» **PROBLEM DETAILS**: The answer should be one number only, namely how many lines of the records hold the word "ctrl".

» **PROVIDED MATERIAL**:

────────────────

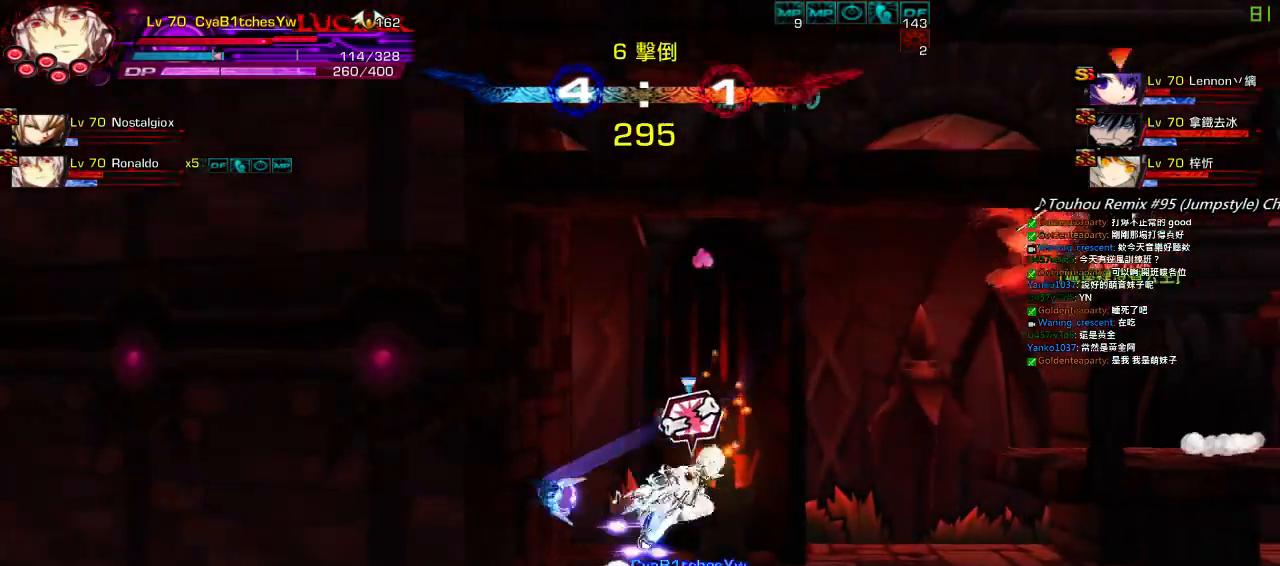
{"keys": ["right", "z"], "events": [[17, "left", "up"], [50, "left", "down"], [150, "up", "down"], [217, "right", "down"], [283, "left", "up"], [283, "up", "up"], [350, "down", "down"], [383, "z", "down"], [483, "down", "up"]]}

────────────────

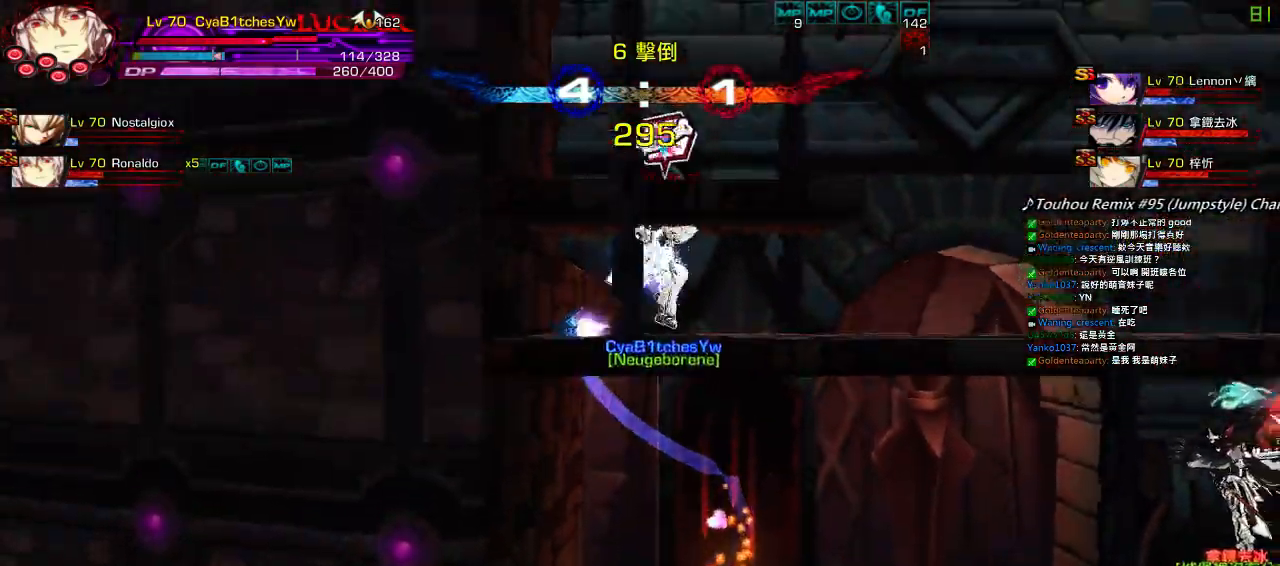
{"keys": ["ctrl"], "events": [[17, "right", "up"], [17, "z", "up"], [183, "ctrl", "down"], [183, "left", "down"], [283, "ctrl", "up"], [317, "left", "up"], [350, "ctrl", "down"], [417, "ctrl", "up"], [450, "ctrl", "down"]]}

────────────────

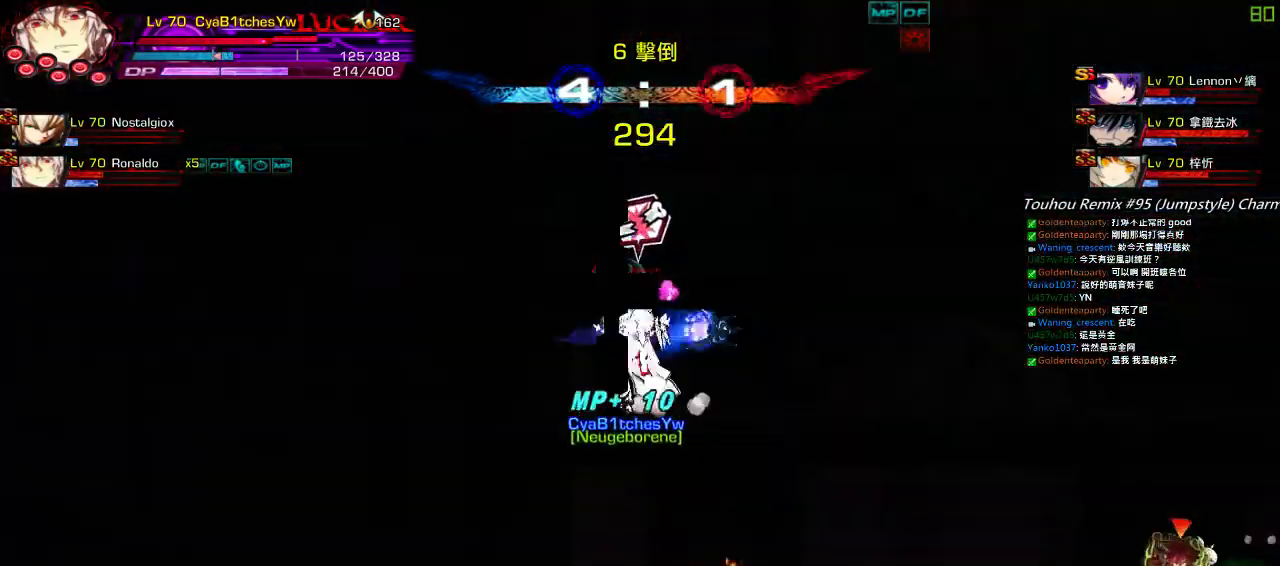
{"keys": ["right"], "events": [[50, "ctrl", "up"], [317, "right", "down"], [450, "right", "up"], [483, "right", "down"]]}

────────────────

» **YOUR SOLUTION**: 2